Exercise tasks:
a: Copy out a passage from the piece on Oscar "Reddy" Foster, starting at the words "The residents, the" and ending after "century American baseball.".
b: Carry the piece on Oscar "Reddy" Foster forward from its last sentence.
Text passage: Begin
Sunday, October 9, 2022

Richmond’s Own: Oscar “Reddy” Foster

  The evening of March 14, 1908 was not a quiet one, and under overcast skies many families who lived in the now vanished Richmond neighborhood of Fulton were spending an uneasy night on their porches and patrolling their alleys. On Louisiana Street, between Sixth and Seventh, residents were particularly tense with the sound of voices and people walking up and down the cobblestones. The Richmond Police had been put on alert, extra patrolmen were assigned to Fulton, and everyone was wide awake late into the night and talking about the man who threatened to burn down the whole of Louisiana Street, starting with his wife’s home. In the close-set frame houses of Fulton, the danger of fire was not something to be taken lightly and they all knew the source of the threat, too, making the image of blazes sweeping across Fulton valley even more believable. “The neighbors stood guard for some time, ready to move their chattels at a moment’s notice and to vent their anger,” reported the Richmond Times-Dispatch in an article headlined, “Neighborhood in Uproar..”

 

A view of the town of Fulton asReddy Foster knew it, ca. 1910.

 

  The residents, the police, and his family were all looking for Oscar “Reddy” Foster: baseball player, Richmond native, would-be arsonist, wife beater, and notorious mean drunk. Foster didn’t add to his fame and carry out his threat against Fulton, although he was spotted sulking through the streets of the neighborhood. “Foster was seen to pass the place several times,” reported the Times Dispatch, “but no match was struck, and he was allowed to depart in peace.” Hardly an admirable figure, Foster was nevertheless one of the few Richmonders who made it, albeit for only one shining afternoon, to play in the big leagues in the rough and rawboned world of late-nineteenth century American baseball.
Text passage: End
Recorded data: Begin
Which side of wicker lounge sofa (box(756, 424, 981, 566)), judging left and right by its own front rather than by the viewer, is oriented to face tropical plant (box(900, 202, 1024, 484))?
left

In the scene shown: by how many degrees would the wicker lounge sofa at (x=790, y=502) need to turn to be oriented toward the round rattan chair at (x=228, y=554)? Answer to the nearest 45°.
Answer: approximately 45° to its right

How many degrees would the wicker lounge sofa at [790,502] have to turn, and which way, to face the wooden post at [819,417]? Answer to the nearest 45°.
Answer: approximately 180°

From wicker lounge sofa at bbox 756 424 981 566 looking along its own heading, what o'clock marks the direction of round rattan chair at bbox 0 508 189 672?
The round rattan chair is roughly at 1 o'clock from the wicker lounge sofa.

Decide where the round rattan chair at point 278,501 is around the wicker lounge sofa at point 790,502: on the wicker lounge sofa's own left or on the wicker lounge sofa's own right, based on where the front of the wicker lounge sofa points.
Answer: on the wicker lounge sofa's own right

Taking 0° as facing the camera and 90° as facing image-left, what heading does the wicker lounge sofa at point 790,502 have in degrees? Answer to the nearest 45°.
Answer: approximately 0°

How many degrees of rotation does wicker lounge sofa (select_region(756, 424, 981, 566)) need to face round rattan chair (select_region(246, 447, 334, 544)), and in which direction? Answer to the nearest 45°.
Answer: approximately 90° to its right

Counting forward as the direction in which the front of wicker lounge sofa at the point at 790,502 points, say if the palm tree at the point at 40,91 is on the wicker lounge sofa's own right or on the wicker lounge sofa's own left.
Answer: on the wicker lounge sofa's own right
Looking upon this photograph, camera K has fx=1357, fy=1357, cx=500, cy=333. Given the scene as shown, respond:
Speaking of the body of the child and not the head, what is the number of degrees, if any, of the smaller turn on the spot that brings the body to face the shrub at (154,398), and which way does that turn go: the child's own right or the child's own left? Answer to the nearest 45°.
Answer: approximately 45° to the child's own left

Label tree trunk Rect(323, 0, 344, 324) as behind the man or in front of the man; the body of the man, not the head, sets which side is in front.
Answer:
Recorded data: End
Numbered responses:
a:
The residents, the police, and his family were all looking for Oscar “Reddy” Foster: baseball player, Richmond native, would-be arsonist, wife beater, and notorious mean drunk. Foster didn’t add to his fame and carry out his threat against Fulton, although he was spotted sulking through the streets of the neighborhood. “Foster was seen to pass the place several times,” reported the Times Dispatch, “but no match was struck, and he was allowed to depart in peace.” Hardly an admirable figure, Foster was nevertheless one of the few Richmonders who made it, albeit for only one shining afternoon, to play in the big leagues in the rough and rawboned world of late-nineteenth century American baseball.

b:
  That March night Foster was enraged that his former wife had claimed all the pay from their son’s job at the nearby Richmond Cedar Works, leaving the aging ballplayer nothing for the week. Foster’s oath to exact revenge on her and the entire neighborhood resulted in that nocturnal panic in Fulton. It was one more example of the drunken Foster being famous in Richmond, but not for his skill or achievements but rather his drinking and his temper. Even a history of baseball’s early players is quick to note Foster “was known as a hard-drinking, rough and ready ballplayer whose temper usually got the best of him.” In 1908 Foster appeared in Richmond Police Court to answer for beating up both his sister and her husband after they made disparaging remarks about Foster’s mother, and he was released after paying a $35 fine. The news was reported under the heading, “Old Player Fined,” further adding to the image of Reddy Foster as being a has-been and washed up at age 44 and no doubt adding to his rage and frustration.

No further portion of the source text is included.